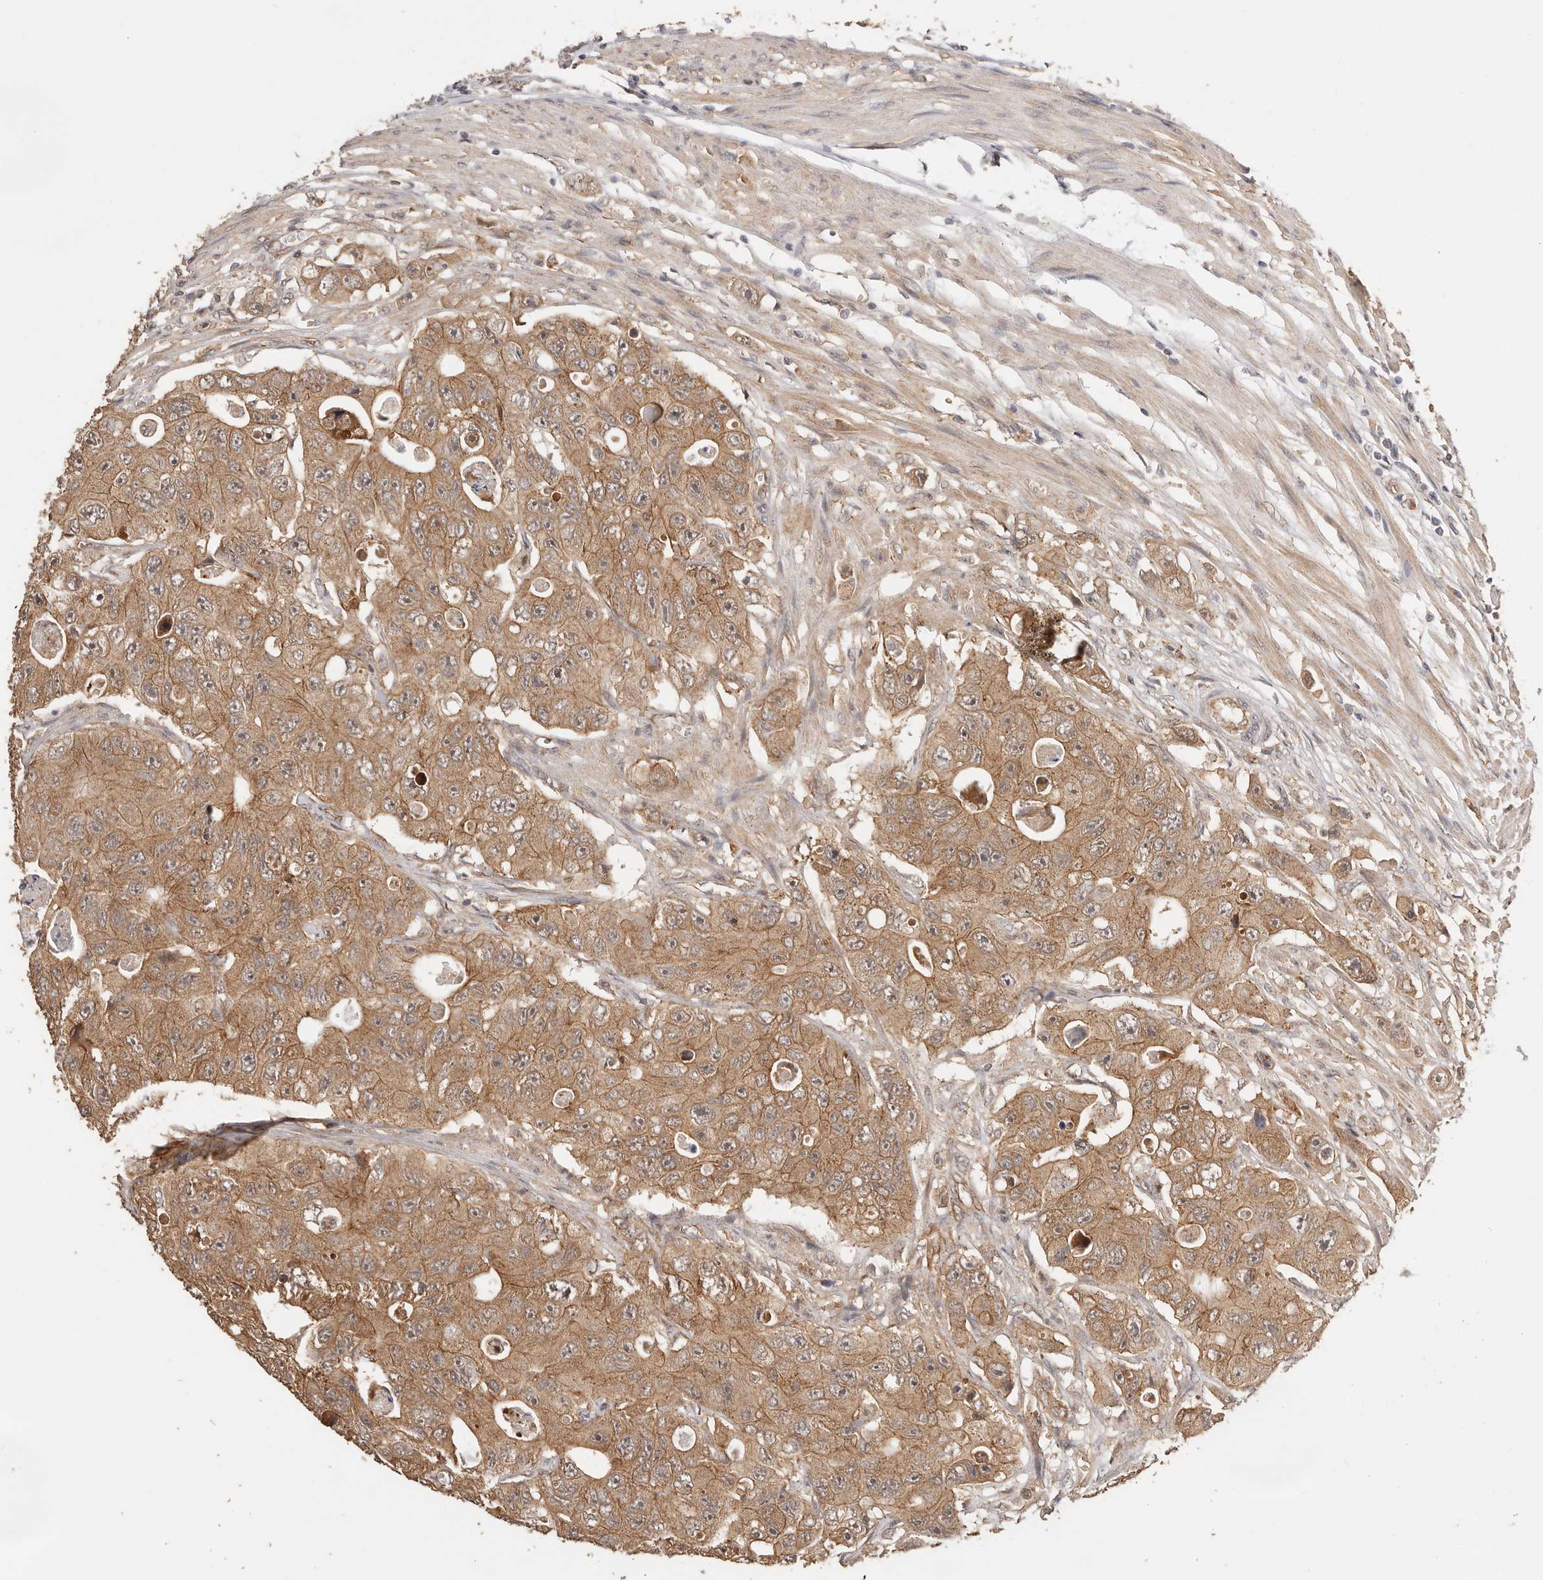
{"staining": {"intensity": "moderate", "quantity": ">75%", "location": "cytoplasmic/membranous"}, "tissue": "colorectal cancer", "cell_type": "Tumor cells", "image_type": "cancer", "snomed": [{"axis": "morphology", "description": "Adenocarcinoma, NOS"}, {"axis": "topography", "description": "Colon"}], "caption": "Brown immunohistochemical staining in colorectal cancer exhibits moderate cytoplasmic/membranous expression in approximately >75% of tumor cells.", "gene": "AFDN", "patient": {"sex": "female", "age": 46}}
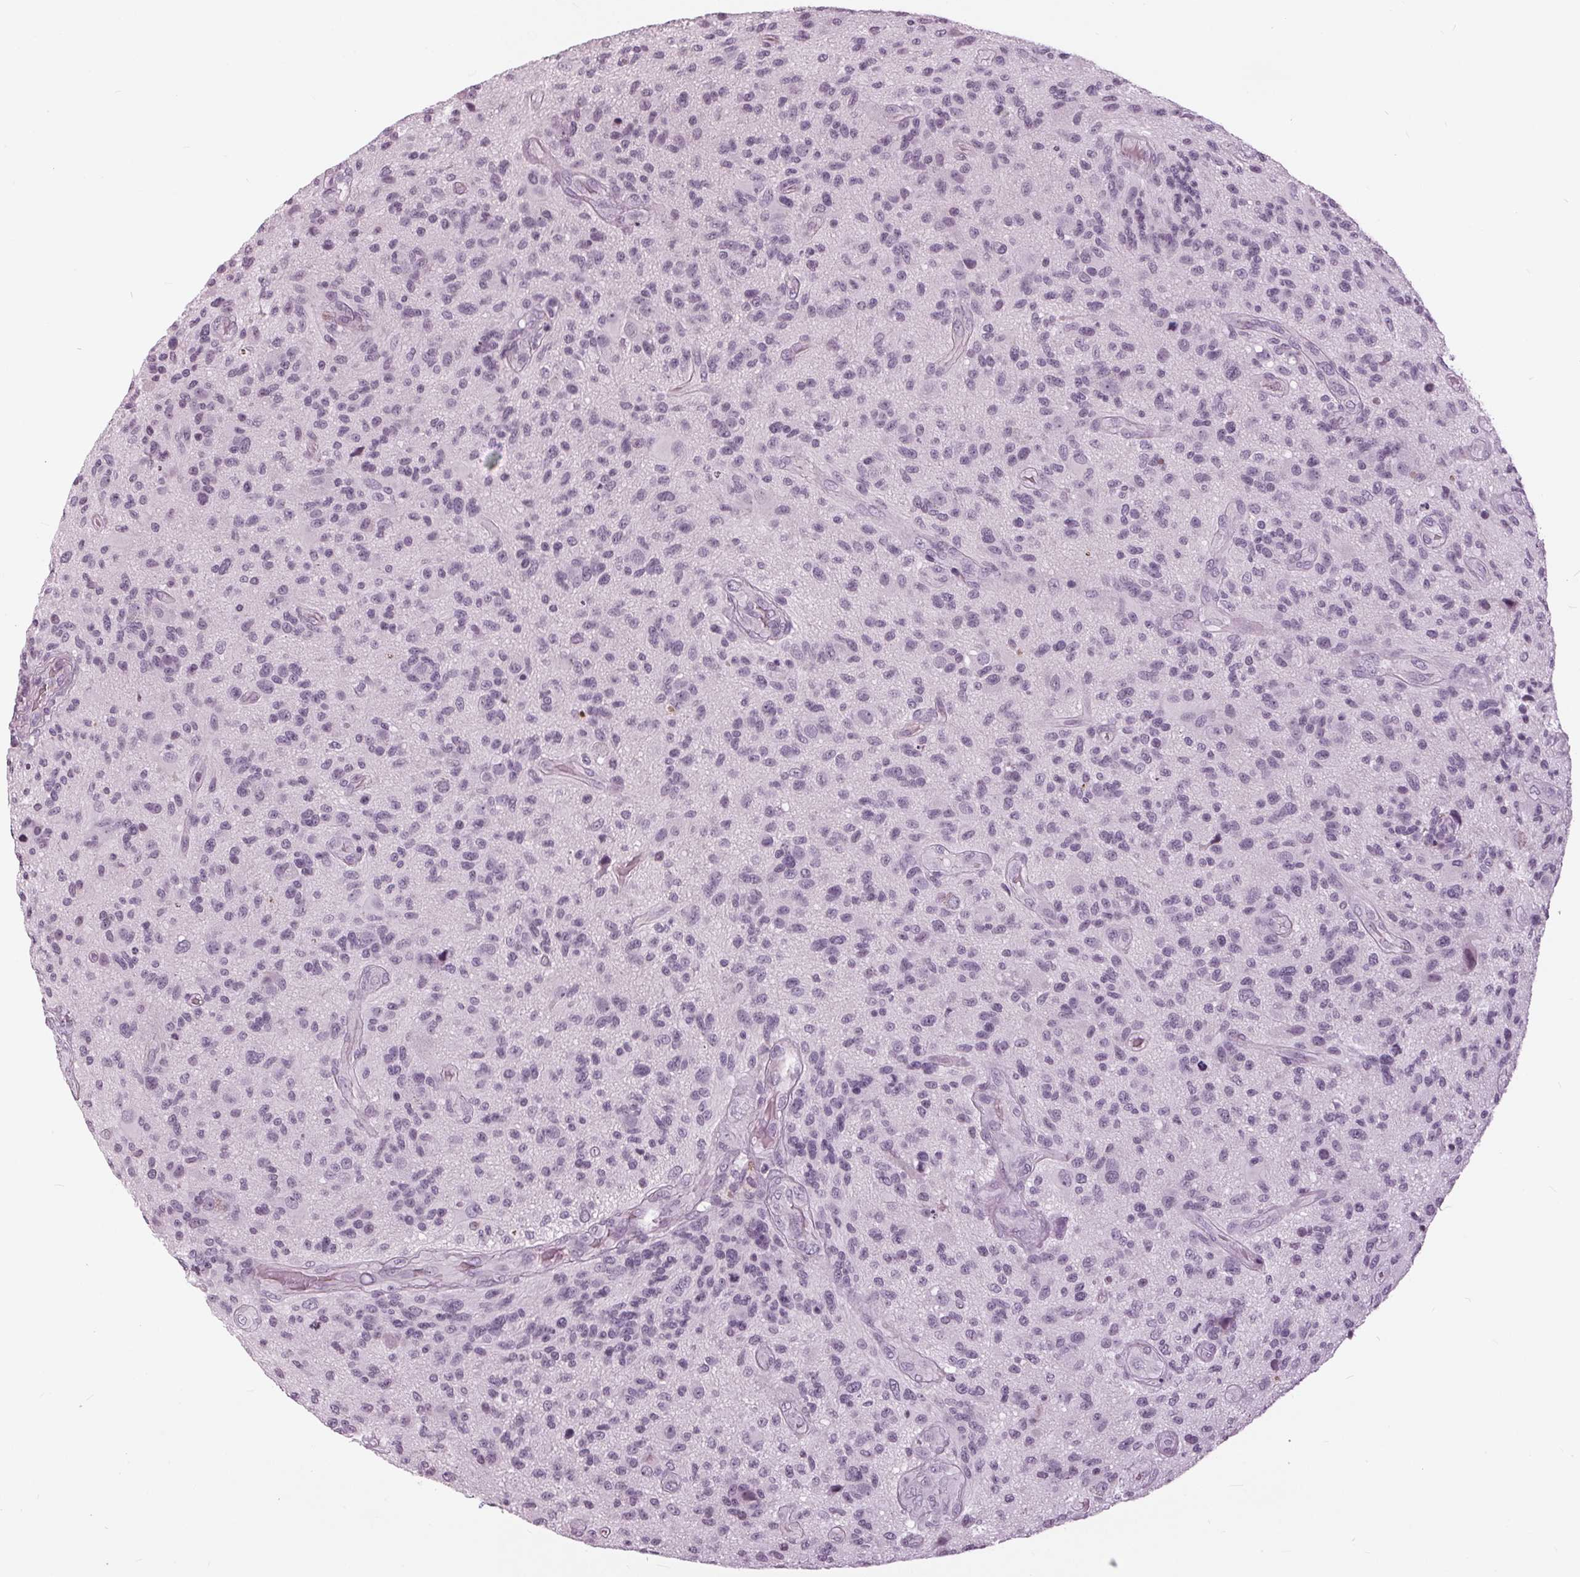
{"staining": {"intensity": "negative", "quantity": "none", "location": "none"}, "tissue": "glioma", "cell_type": "Tumor cells", "image_type": "cancer", "snomed": [{"axis": "morphology", "description": "Glioma, malignant, High grade"}, {"axis": "topography", "description": "Brain"}], "caption": "A micrograph of glioma stained for a protein reveals no brown staining in tumor cells. The staining was performed using DAB (3,3'-diaminobenzidine) to visualize the protein expression in brown, while the nuclei were stained in blue with hematoxylin (Magnification: 20x).", "gene": "SLC9A4", "patient": {"sex": "male", "age": 47}}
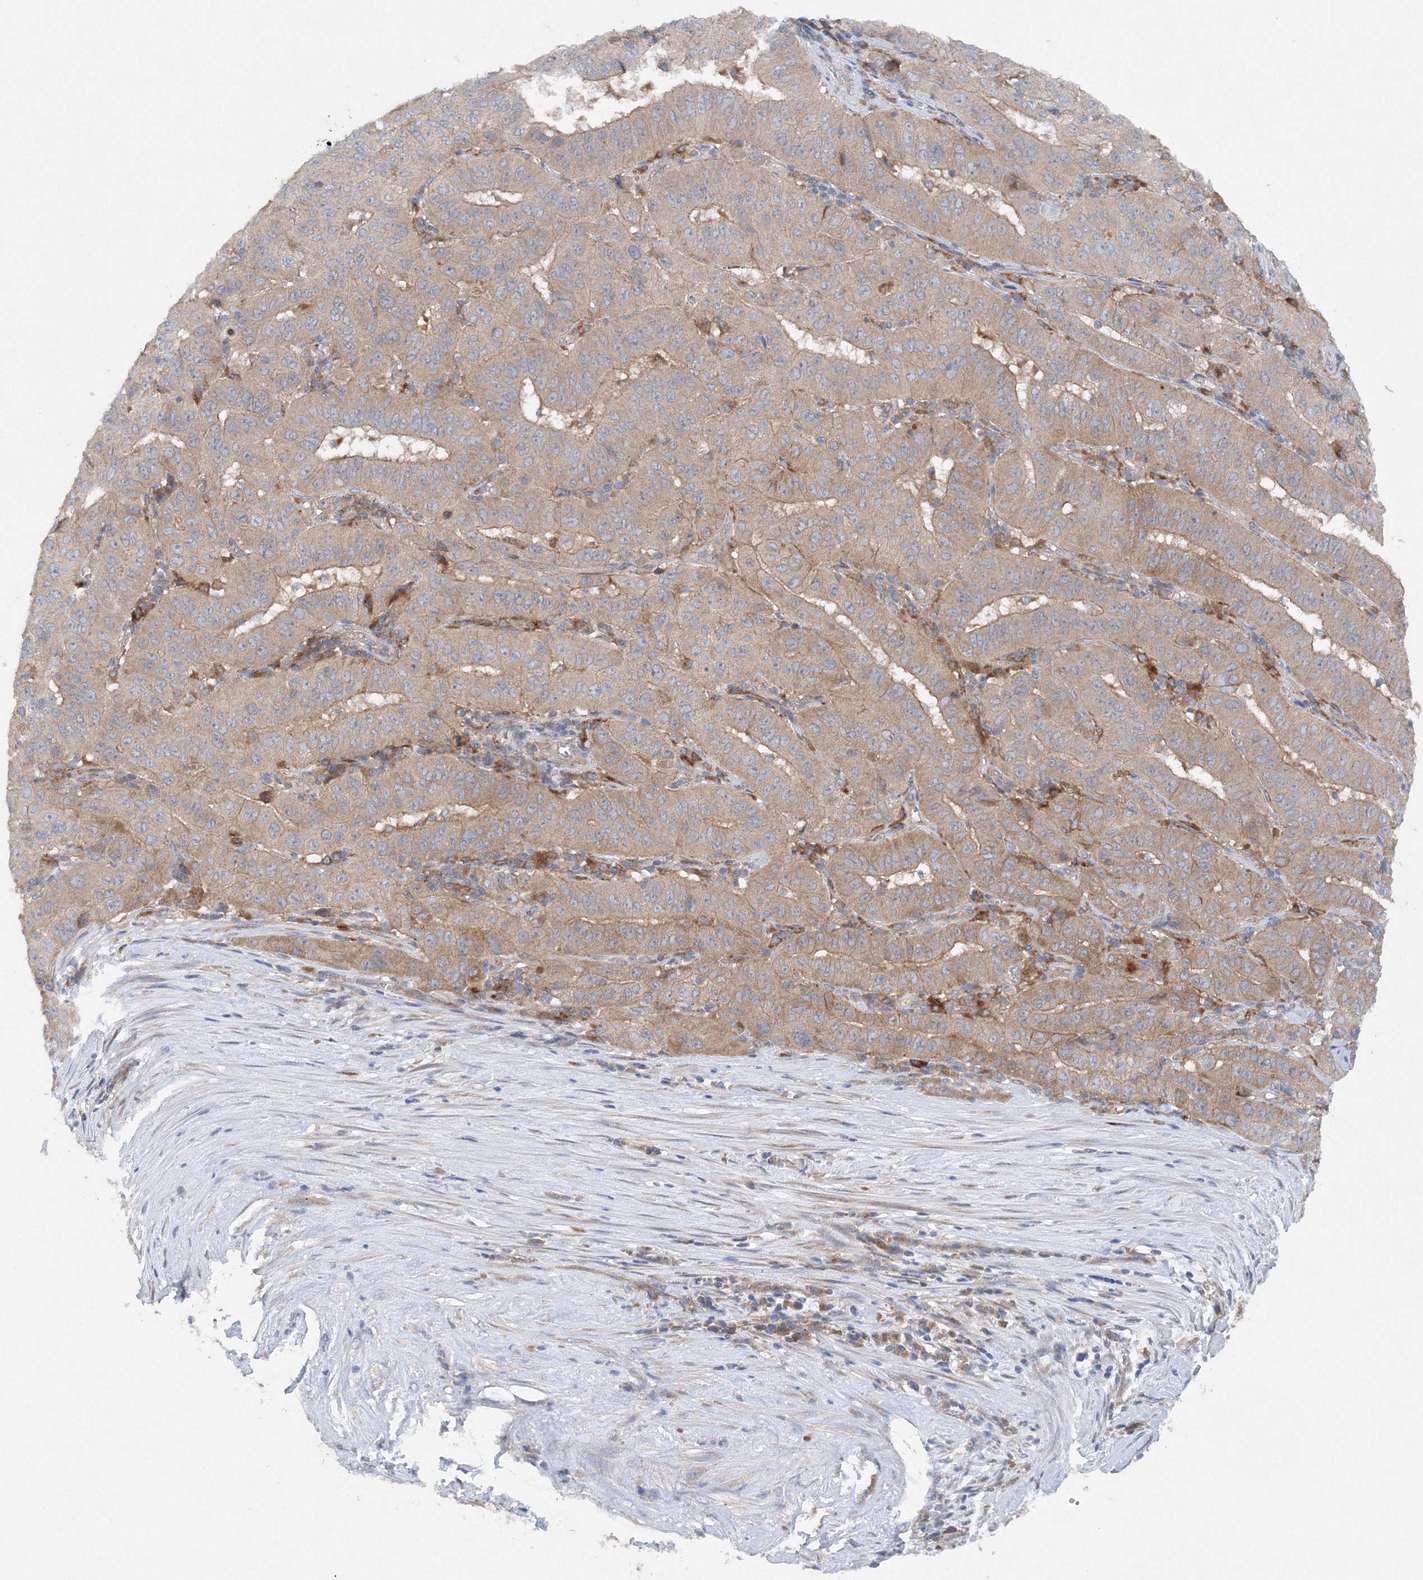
{"staining": {"intensity": "weak", "quantity": ">75%", "location": "cytoplasmic/membranous"}, "tissue": "pancreatic cancer", "cell_type": "Tumor cells", "image_type": "cancer", "snomed": [{"axis": "morphology", "description": "Adenocarcinoma, NOS"}, {"axis": "topography", "description": "Pancreas"}], "caption": "High-power microscopy captured an immunohistochemistry image of adenocarcinoma (pancreatic), revealing weak cytoplasmic/membranous expression in approximately >75% of tumor cells.", "gene": "SLC36A1", "patient": {"sex": "male", "age": 63}}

::::::::

### [Aim of the task]
Show all lines above that contain "Adenocarcinoma".

### [Result of this task]
{"staining": {"intensity": "moderate", "quantity": ">75%", "location": "cytoplasmic/membranous"}, "tissue": "colorectal cancer", "cell_type": "Tumor cells", "image_type": "cancer", "snomed": [{"axis": "morphology", "description": "Adenocarcinoma, NOS"}, {"axis": "topography", "description": "Colon"}], "caption": "Brown immunohistochemical staining in colorectal cancer exhibits moderate cytoplasmic/membranous expression in approximately >75% of tumor cells.", "gene": "AFDN", "patient": {"sex": "female", "age": 46}}
{"staining": {"intensity": "weak", "quantity": ">75%", "location": "cytoplasmic/membranous"}, "tissue": "pancreatic cancer", "cell_type": "Tumor cells", "image_type": "cancer", "snomed": [{"axis": "morphology", "description": "Adenocarcinoma, NOS"}, {"axis": "topography", "description": "Pancreas"}], "caption": "High-power microscopy captured an immunohistochemistry image of adenocarcinoma (pancreatic), revealing weak cytoplasmic/membranous expression in approximately >75% of tumor cells.", "gene": "SLC36A1", "patient": {"sex": "male", "age": 63}}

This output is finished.